I was reading an article by a regular columnist in the Financial Review recently. The article was about the author’s youngest child starting school and deciding on what gift to give him on his first school day… (after being surprised that people actually buy gifts for their children when they start school, I read on)

The article went through her decision to not buy a toy, as it is opened, played with for a few minutes and set aside.

The second option she considered was a nice watch, but she felt that he did not need one since his multiple electronic devices had clocks on them. (At this stage I thought of my own son who just started school and thought to myself I am sure he does not have any such portable devices, especially that he would take to school.)

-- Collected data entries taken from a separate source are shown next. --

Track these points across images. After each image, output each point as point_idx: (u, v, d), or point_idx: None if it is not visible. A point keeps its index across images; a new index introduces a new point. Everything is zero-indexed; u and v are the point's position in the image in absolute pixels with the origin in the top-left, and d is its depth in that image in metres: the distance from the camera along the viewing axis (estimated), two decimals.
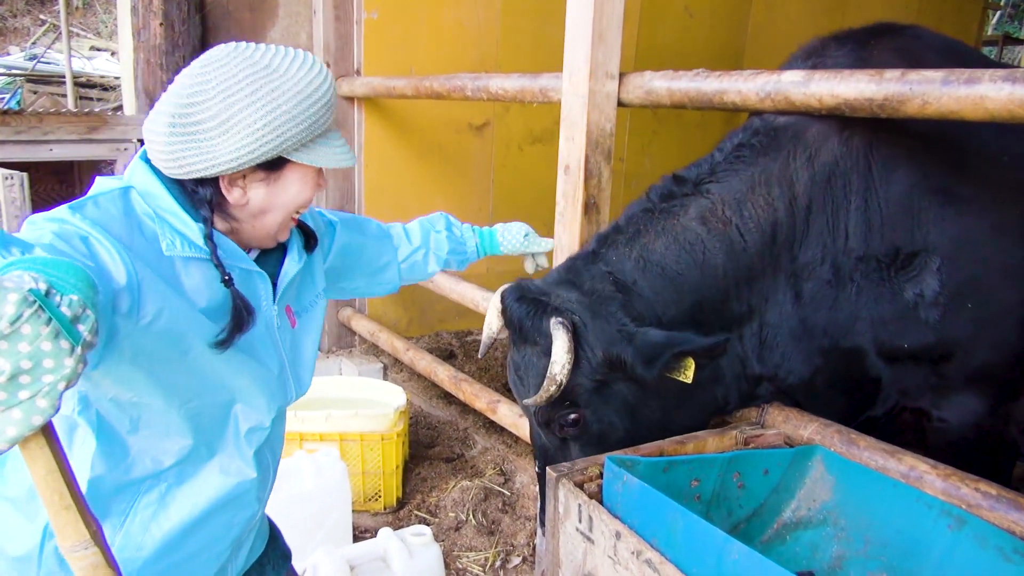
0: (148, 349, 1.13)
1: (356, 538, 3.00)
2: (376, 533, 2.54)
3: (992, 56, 10.01)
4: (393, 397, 3.48)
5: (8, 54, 10.48)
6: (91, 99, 8.59)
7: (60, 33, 8.34)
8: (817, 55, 2.21)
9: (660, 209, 2.12)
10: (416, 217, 2.09)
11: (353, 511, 2.92)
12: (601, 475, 1.76)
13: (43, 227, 1.05)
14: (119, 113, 4.40)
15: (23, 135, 3.78)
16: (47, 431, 0.82)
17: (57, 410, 0.79)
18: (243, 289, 1.28)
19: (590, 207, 2.57)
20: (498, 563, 2.93)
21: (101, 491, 1.23)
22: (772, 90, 1.99)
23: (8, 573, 1.23)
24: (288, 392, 1.42)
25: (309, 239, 1.47)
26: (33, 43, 10.85)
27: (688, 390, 2.01)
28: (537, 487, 2.27)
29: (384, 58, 4.47)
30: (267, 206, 1.27)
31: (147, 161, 1.24)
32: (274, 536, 1.66)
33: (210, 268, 1.23)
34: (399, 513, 3.28)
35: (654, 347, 1.86)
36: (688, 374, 1.90)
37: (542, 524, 2.21)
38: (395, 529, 2.56)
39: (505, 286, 2.06)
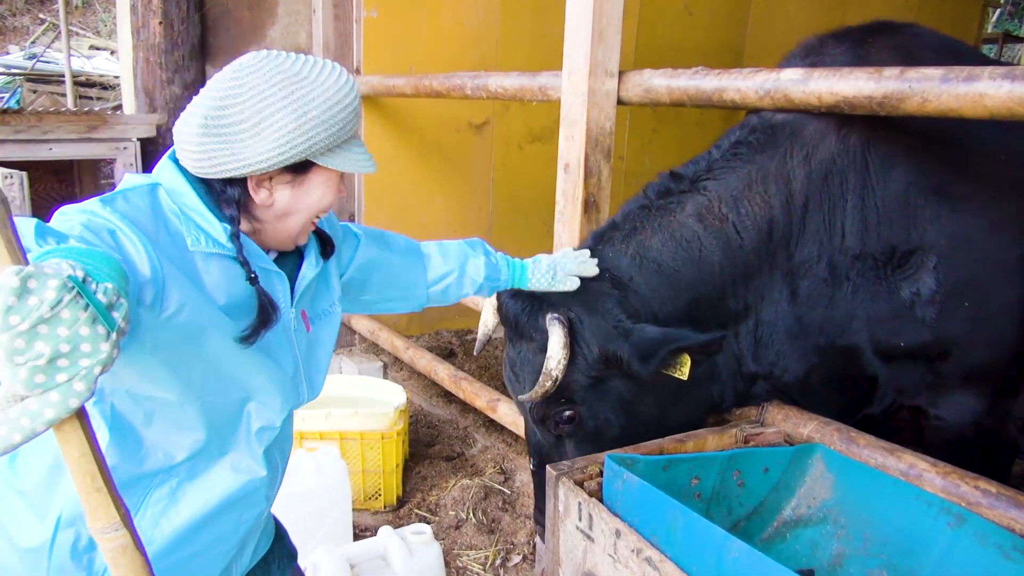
0: (168, 342, 1.15)
1: (356, 537, 3.01)
2: (376, 532, 2.54)
3: (992, 54, 10.01)
4: (393, 396, 3.48)
5: (7, 53, 10.48)
6: (90, 98, 8.59)
7: (59, 32, 8.34)
8: (815, 53, 2.21)
9: (657, 206, 2.12)
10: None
11: (353, 510, 2.92)
12: (601, 473, 1.76)
13: (73, 219, 1.08)
14: (118, 112, 4.40)
15: (22, 134, 3.78)
16: (80, 415, 0.84)
17: (92, 394, 0.81)
18: (265, 288, 1.30)
19: (590, 205, 2.57)
20: (498, 561, 2.93)
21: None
22: (771, 88, 1.99)
23: (19, 564, 1.24)
24: (301, 394, 1.44)
25: (326, 246, 1.49)
26: (32, 42, 10.85)
27: (684, 387, 2.02)
28: None
29: (383, 57, 4.47)
30: (291, 208, 1.30)
31: (175, 161, 1.28)
32: (280, 535, 1.67)
33: (230, 265, 1.25)
34: (399, 512, 3.28)
35: (650, 343, 1.87)
36: (684, 371, 1.90)
37: (537, 523, 2.21)
38: (395, 528, 2.56)
39: None
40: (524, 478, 3.42)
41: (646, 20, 5.30)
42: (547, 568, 1.90)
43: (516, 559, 2.95)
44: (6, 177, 3.28)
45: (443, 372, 3.63)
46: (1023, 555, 1.52)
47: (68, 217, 1.09)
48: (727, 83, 2.10)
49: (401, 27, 4.50)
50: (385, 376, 4.39)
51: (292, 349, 1.40)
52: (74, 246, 0.93)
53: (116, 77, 8.93)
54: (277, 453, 1.44)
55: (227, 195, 1.25)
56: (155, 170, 1.28)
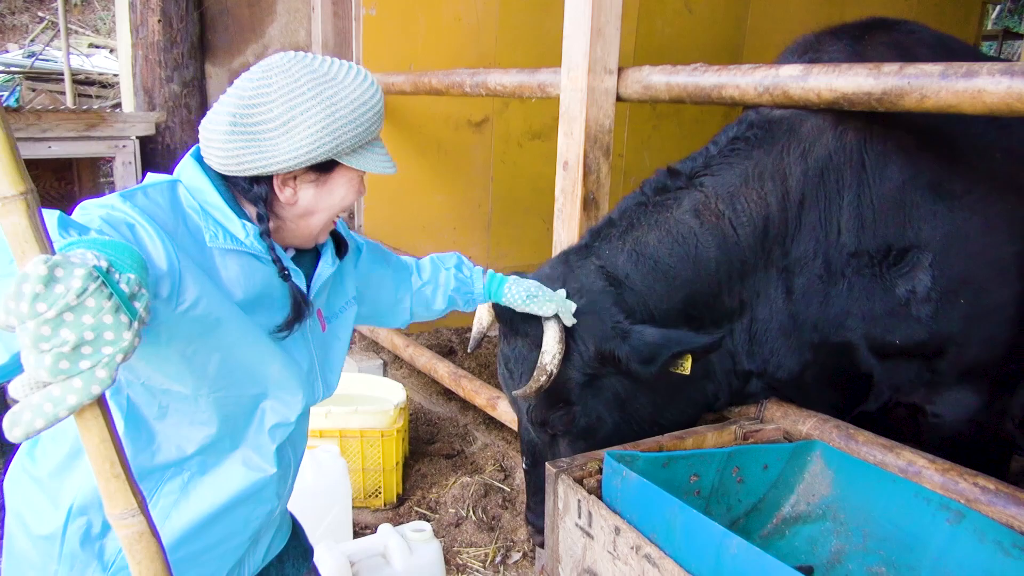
0: (184, 335, 1.17)
1: (356, 534, 3.01)
2: (376, 529, 2.54)
3: (992, 50, 10.01)
4: (393, 393, 3.48)
5: (6, 51, 10.47)
6: (90, 96, 8.59)
7: (58, 30, 8.33)
8: (813, 50, 2.21)
9: (653, 202, 2.11)
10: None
11: (353, 507, 2.93)
12: (600, 470, 1.76)
13: (93, 213, 1.11)
14: (117, 110, 4.40)
15: (22, 132, 3.78)
16: (100, 402, 0.86)
17: (114, 381, 0.83)
18: (281, 285, 1.33)
19: (589, 203, 2.57)
20: (498, 559, 2.94)
21: None
22: (770, 84, 1.98)
23: (32, 551, 1.27)
24: (316, 391, 1.46)
25: (340, 246, 1.51)
26: (31, 40, 10.84)
27: (679, 386, 2.02)
28: None
29: (382, 54, 4.47)
30: (314, 207, 1.33)
31: (198, 159, 1.30)
32: (296, 532, 1.68)
33: (248, 262, 1.28)
34: (399, 509, 3.28)
35: (651, 347, 1.86)
36: (687, 366, 1.90)
37: (529, 523, 2.21)
38: (395, 525, 2.57)
39: None
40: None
41: (646, 18, 5.30)
42: (547, 565, 1.90)
43: (516, 556, 2.95)
44: None
45: (443, 370, 3.63)
46: (1022, 552, 1.52)
47: (88, 211, 1.11)
48: (726, 79, 2.10)
49: (400, 24, 4.50)
50: (385, 374, 4.39)
51: (308, 347, 1.42)
52: (97, 237, 0.95)
53: (115, 75, 8.93)
54: (290, 451, 1.46)
55: (253, 193, 1.28)
56: (177, 168, 1.31)
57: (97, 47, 10.71)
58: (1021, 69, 1.52)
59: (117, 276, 0.84)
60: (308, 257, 1.45)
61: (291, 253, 1.41)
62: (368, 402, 3.45)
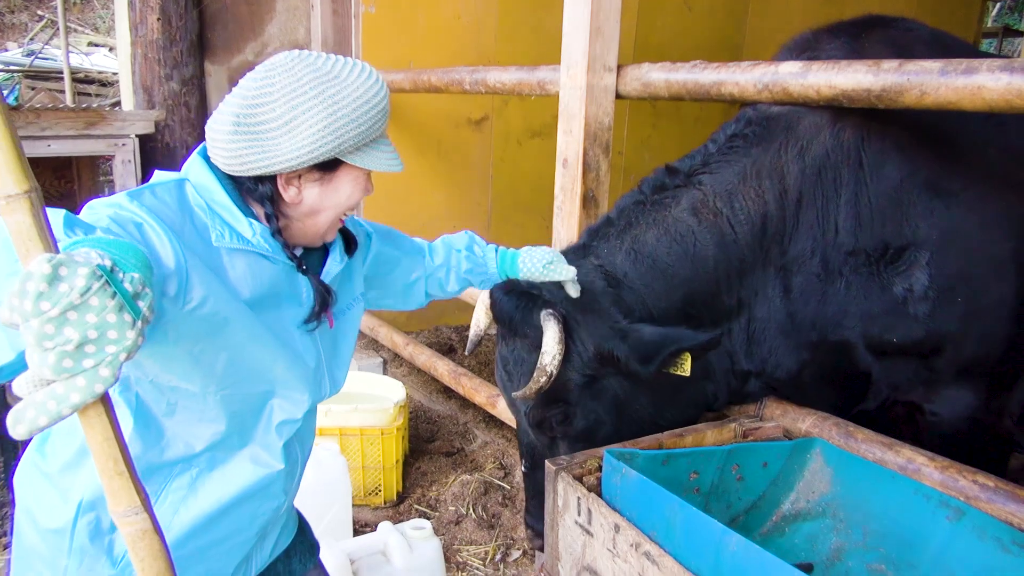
0: (191, 333, 1.18)
1: (356, 532, 3.01)
2: (376, 527, 2.54)
3: (992, 48, 10.00)
4: (393, 392, 3.48)
5: (6, 50, 10.46)
6: (89, 95, 8.59)
7: (58, 29, 8.32)
8: (810, 48, 2.21)
9: (652, 201, 2.11)
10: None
11: (353, 505, 2.93)
12: (600, 468, 1.76)
13: (100, 212, 1.11)
14: (117, 108, 4.40)
15: (21, 131, 3.77)
16: (104, 400, 0.86)
17: (117, 380, 0.83)
18: (288, 283, 1.34)
19: (588, 200, 2.57)
20: (498, 556, 2.94)
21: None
22: (770, 81, 1.98)
23: (42, 545, 1.28)
24: (323, 388, 1.46)
25: (349, 243, 1.52)
26: (31, 39, 10.83)
27: (678, 386, 2.01)
28: None
29: (382, 52, 4.46)
30: (319, 206, 1.33)
31: (205, 158, 1.30)
32: (302, 528, 1.69)
33: (255, 261, 1.28)
34: (399, 507, 3.29)
35: (649, 346, 1.86)
36: (686, 366, 1.90)
37: (528, 526, 2.20)
38: (395, 523, 2.57)
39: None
40: None
41: (645, 15, 5.29)
42: (546, 563, 1.90)
43: (516, 554, 2.96)
44: None
45: (443, 368, 3.63)
46: (1021, 549, 1.52)
47: (96, 210, 1.12)
48: (725, 76, 2.10)
49: (399, 22, 4.49)
50: (385, 372, 4.39)
51: (315, 344, 1.42)
52: (102, 237, 0.96)
53: (114, 73, 8.92)
54: (298, 447, 1.46)
55: (258, 192, 1.28)
56: (184, 167, 1.31)
57: (96, 45, 10.70)
58: (1020, 65, 1.52)
59: (121, 275, 0.84)
60: (316, 255, 1.45)
61: (299, 252, 1.41)
62: (368, 400, 3.45)
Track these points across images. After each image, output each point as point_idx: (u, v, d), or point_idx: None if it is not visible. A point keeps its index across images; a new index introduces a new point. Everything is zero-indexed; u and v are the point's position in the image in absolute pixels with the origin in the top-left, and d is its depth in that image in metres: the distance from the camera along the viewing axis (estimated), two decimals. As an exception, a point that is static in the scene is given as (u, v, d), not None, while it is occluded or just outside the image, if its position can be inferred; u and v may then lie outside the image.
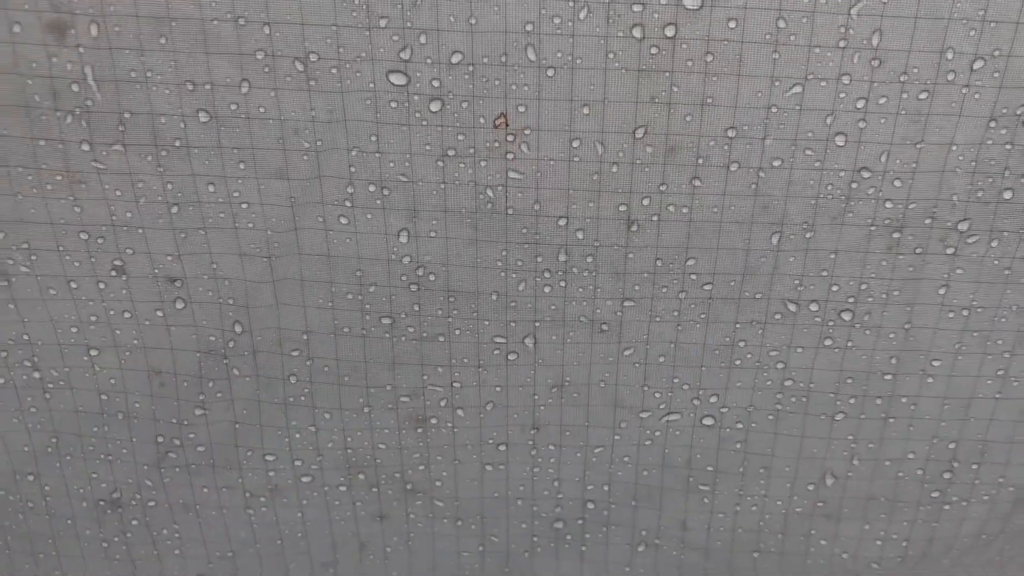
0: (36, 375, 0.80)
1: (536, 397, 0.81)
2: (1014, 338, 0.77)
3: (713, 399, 0.80)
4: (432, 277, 0.76)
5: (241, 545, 0.88)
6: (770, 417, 0.81)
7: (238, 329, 0.78)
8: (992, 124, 0.68)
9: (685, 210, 0.73)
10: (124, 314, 0.78)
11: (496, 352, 0.79)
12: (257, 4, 0.65)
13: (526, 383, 0.80)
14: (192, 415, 0.82)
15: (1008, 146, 0.69)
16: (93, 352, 0.79)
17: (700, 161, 0.71)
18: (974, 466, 0.83)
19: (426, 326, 0.78)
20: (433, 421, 0.82)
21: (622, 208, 0.73)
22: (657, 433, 0.82)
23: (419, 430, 0.82)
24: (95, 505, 0.87)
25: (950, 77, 0.67)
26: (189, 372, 0.80)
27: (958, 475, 0.84)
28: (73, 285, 0.76)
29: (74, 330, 0.78)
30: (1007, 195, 0.71)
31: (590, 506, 0.85)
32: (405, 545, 0.87)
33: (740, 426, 0.81)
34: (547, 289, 0.76)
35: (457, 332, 0.78)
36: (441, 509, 0.86)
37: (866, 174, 0.71)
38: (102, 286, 0.76)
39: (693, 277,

Finally she came to conclusion of putting funds into a suitable investment for him.

What a great idea – Investing money for your children! She decided the investment was to be something that could teach her child about investing, a life long lesson.

Many would argue a prep aged child is too young, but financial lessons have to start somewhere. The concept of this is that they learn the power on investing, the fact that money earns money, which when re-invested earns more money. Over time they see the real power of savings. With managed and share investments children also experience what can happen when markets drop for reasons outside their control, thereby learning the hard lessons of investing.

We have all thought, “Gee I wish I had started investing earlier” and our early years really are the times where life-long habits are instilled. There are many lessons we can try to teach our children, but respecting money and the fact that it must be worked for are probably the most important. Offer them incentives that if certain tasks are performed pocket money will be received. At the same time I do not believe children should be remunerated every time you ask for something to be done, as this sets a bad example for later in life.

Saving incentives can be taught early and could include matching money deposited into a savings account. Ensure that primary aged children have and actively add to school banking programs. When children are old enough, use simulated investment clubs to get them thinking about the share market and other investment types. There are also a number of Exchange Traded Funds which may be suitable initial investments, where the funds from the shares are invested in the share market itself and tend to follow the market.

Give your children the best gift you can, as early as you can… knowledge!

*** To further help educate children as they get older there are a number of excellent books you should recommend they read (and maybe even read yourself). Examples include ‘The Richest Man in Babylon” and the well know “Rich Dad, Poor Dad” and “The Millionaire Next Door”.